How One Minister Became A Regular Member Of The Faculty
Another illustration which shows the change in Princeton Seminary’s attitude since 1929 concerns the appointment to its faculty of a certain minister in the year 1939.
Under the copyright date of 1936, this minister had written a book entitled Christianity in America wherein he stated, among other things: “Few intelligent Protestants can still hold to the idea that the Bible is an infallible book; that it contains no linguistic errors, no historical discrepancies, no antiquated scientific assumptions, not even bad ethical standards. Historical investigation and literary criticism have taken the magic out of the Bible and have made it a composite human book, written by many hands in different ages.”
Clearly the views expressed by him in 1936 were at very serious variance with the views of the inspiration of the Bible which are contained in the Westminster Standards, and this fact was not unknown to those in control of Princeton Seminary. And yet, in spite of this fact, the Board of Trustees of Princeton Seminary elected this minister to serve as a professor in the Seminary for the school year 1938-1939. When, however, the General Assembly of 1938 met, its Standing Committee on Theological Seminaries failed to confirm his appointment as a professor. And, accordingly, the Seminary’s Board of Trustees withdrew his name.

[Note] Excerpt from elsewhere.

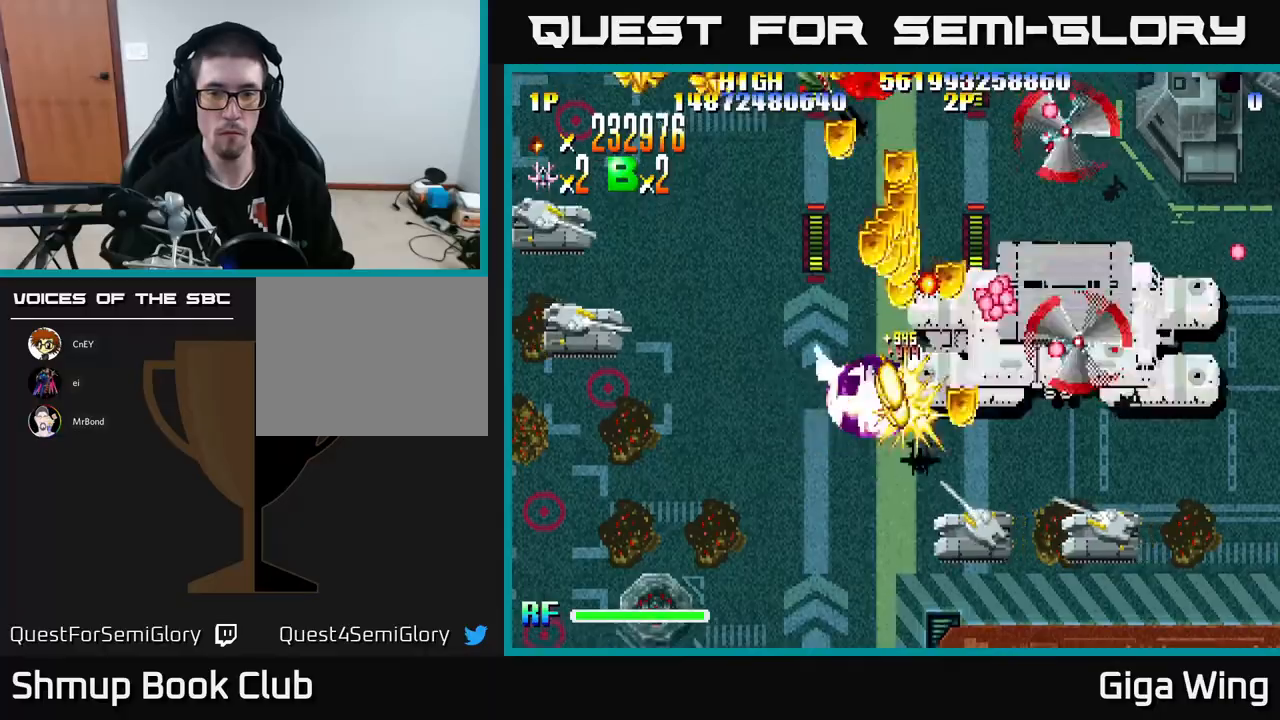
{"buttons": ["A", "R2", "DPAD_DOWN"], "left_stick": "center", "events": [[33, "DPAD_DOWN", "down"], [450, "DPAD_RIGHT", "up"], [483, "R2", "down"]]}
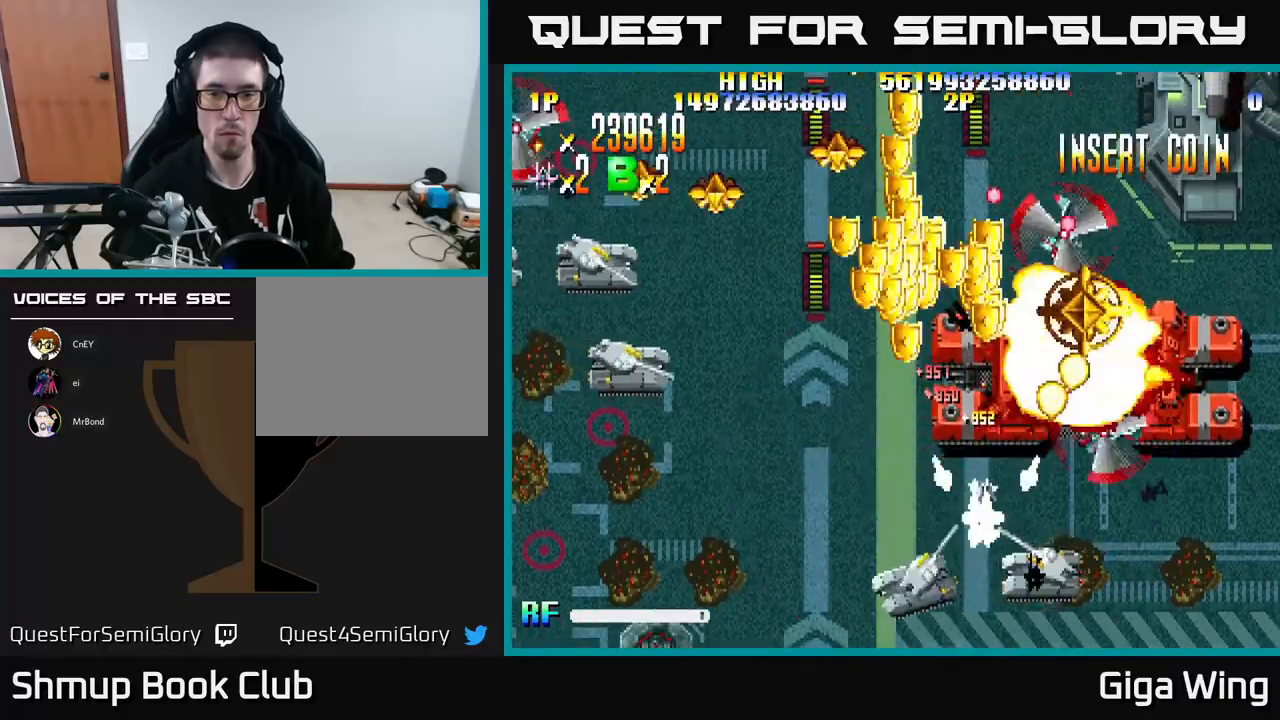
{"buttons": ["R2", "DPAD_UP", "DPAD_LEFT"], "left_stick": "center", "events": [[67, "A", "up"], [133, "DPAD_RIGHT", "down"], [200, "DPAD_DOWN", "up"], [350, "DPAD_RIGHT", "up"], [350, "DPAD_UP", "down"], [383, "DPAD_LEFT", "down"]]}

Now only fifteen days before the meeting of the following General Assembly, the General Assembly of 1939, there appeared in The Presbyterian, under the date of May 11, 1939, an article, written by this minister, which was entitled “Convictions”—and in this article he took an entirely different view from that expressed in his book published in 1936.
When the General Assembly of 1939 met, his name was again submitted for confirmation as a professor in Princeton Seminary, and the minister in question personally appeared before that General Assembly’s Standing Committee on Theological Seminaries. A member of the Standing Committee on Theological Seminaries at that time was Mr. C. D. Garrard, of Covington, Kentucky, who was then a Ruling Elder in the Northern Presbyterian Church. Mr. Garrard later wrote an article in which he stated that this minister, in the Committee hearing, in answer to some questions asked by Mr. Garrard, stated that he had been considered thoroughly orthodox when he had graduated from Princeton Seminary, and he had changed his theological position a number of times in the past fifteen years. Mr. Garrard then asked what had caused him to change his views between the 1938 and the 1939 General Assembly meetings, and this minister had replied that he “just grew up.”
After this hearing, the Standing Committee on Theological Seminaries, by a majority vote, then decided to recommend that this minister be confirmed as a professor in Princeton Seminary, although Mr. Garrard voted against it. The General Assembly of 1939 then proceeded to confirm the minister’s appointment to the faculty of the Seminary, and he is still a member of that faculty at the present time.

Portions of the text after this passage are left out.